■ Work item:
Copy the listing word for word, from its first line through the line containing "appoggia peggio. Bene", and stop there.

(Records from a collection)
::::

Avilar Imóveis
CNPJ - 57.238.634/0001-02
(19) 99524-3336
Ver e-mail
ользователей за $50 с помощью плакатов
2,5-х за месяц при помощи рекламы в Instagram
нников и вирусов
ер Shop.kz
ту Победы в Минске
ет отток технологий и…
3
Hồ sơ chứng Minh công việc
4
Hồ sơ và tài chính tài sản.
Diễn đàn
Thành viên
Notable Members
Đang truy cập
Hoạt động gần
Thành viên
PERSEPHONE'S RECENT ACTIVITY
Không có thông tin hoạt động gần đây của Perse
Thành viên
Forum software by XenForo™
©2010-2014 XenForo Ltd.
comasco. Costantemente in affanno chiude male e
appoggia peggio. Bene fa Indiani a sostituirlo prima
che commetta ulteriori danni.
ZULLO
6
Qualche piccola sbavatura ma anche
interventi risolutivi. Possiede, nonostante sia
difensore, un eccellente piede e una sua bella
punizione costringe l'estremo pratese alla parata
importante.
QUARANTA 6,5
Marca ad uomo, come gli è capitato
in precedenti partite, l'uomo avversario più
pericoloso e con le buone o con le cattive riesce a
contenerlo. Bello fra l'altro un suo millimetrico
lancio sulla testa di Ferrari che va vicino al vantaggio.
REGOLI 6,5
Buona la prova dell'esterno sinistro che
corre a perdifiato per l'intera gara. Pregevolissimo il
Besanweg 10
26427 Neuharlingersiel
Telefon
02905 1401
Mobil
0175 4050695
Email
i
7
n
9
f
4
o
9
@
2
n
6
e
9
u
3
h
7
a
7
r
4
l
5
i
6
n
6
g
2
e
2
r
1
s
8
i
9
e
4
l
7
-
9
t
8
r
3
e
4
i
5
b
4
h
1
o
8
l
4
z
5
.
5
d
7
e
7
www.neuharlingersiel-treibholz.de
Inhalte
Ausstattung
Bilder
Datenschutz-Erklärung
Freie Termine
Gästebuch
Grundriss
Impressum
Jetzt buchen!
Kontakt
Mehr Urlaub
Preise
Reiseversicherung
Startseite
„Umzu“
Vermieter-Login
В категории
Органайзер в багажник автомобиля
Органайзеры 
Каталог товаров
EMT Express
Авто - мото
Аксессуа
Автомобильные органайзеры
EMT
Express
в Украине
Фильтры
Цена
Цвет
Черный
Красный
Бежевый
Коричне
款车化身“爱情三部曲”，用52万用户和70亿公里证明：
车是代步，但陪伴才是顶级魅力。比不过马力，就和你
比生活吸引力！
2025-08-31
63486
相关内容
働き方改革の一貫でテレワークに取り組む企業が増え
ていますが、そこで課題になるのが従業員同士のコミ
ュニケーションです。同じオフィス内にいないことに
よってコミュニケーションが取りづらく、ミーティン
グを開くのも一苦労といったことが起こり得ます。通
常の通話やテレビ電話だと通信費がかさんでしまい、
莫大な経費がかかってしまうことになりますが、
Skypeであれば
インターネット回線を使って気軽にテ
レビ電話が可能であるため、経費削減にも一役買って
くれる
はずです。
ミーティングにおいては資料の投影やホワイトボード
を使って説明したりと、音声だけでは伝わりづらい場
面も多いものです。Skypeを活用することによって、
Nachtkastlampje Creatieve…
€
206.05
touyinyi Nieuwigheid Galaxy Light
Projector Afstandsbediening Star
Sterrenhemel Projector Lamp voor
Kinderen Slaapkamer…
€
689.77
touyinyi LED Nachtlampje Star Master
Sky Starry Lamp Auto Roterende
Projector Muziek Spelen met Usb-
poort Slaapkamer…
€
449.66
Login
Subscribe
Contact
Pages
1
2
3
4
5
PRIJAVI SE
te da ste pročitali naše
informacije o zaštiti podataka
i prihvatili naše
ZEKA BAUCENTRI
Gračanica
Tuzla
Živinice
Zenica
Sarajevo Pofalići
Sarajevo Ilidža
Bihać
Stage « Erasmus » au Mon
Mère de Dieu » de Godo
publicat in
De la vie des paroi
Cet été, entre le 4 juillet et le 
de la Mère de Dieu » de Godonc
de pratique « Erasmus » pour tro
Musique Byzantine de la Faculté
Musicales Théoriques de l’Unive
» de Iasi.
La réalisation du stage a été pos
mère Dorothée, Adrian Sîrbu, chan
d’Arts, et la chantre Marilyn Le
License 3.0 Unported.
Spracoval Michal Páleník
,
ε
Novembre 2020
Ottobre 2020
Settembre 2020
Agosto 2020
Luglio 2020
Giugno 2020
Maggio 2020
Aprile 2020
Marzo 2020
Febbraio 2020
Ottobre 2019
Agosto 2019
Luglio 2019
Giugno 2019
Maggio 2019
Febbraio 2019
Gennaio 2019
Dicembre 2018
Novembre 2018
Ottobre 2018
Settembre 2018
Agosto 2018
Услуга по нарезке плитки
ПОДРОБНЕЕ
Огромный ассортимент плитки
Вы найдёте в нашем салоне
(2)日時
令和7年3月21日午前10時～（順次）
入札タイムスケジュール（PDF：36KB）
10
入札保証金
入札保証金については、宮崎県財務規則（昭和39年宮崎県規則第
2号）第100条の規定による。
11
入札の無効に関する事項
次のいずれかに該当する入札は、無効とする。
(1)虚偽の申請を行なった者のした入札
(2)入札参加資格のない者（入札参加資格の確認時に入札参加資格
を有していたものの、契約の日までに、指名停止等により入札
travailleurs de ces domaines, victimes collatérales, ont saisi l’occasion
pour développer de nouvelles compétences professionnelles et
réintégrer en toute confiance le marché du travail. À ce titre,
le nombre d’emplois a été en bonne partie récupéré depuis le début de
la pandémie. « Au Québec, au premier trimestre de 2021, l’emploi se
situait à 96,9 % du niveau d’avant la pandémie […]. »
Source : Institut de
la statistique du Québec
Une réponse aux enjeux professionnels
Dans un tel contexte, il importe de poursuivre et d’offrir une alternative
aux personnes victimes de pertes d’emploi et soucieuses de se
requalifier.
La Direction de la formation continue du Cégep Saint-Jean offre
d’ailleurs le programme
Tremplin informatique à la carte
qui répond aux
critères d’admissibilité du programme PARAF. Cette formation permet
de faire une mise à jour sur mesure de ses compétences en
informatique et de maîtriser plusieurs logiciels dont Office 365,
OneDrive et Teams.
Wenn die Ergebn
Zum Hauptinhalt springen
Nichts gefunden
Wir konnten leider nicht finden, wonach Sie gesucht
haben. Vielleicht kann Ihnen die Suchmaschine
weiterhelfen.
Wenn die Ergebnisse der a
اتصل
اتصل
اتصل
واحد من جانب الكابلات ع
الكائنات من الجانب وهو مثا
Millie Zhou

::::

■ Solution to this problem:
Avilar Imóveis
CNPJ - 57.238.634/0001-02
(19) 99524-3336
Ver e-mail
ользователей за $50 с помощью плакатов
2,5-х за месяц при помощи рекламы в Instagram
нников и вирусов
ер Shop.kz
ту Победы в Минске
ет отток технологий и…
3
Hồ sơ chứng Minh công việc
4
Hồ sơ và tài chính tài sản.
Diễn đàn
Thành viên
Notable Members
Đang truy cập
Hoạt động gần
Thành viên
PERSEPHONE'S RECENT ACTIVITY
Không có thông tin hoạt động gần đây của Perse
Thành viên
Forum software by XenForo™
©2010-2014 XenForo Ltd.
comasco. Costantemente in affanno chiude male e
appoggia peggio. Bene fa Indiani a sostituirlo prima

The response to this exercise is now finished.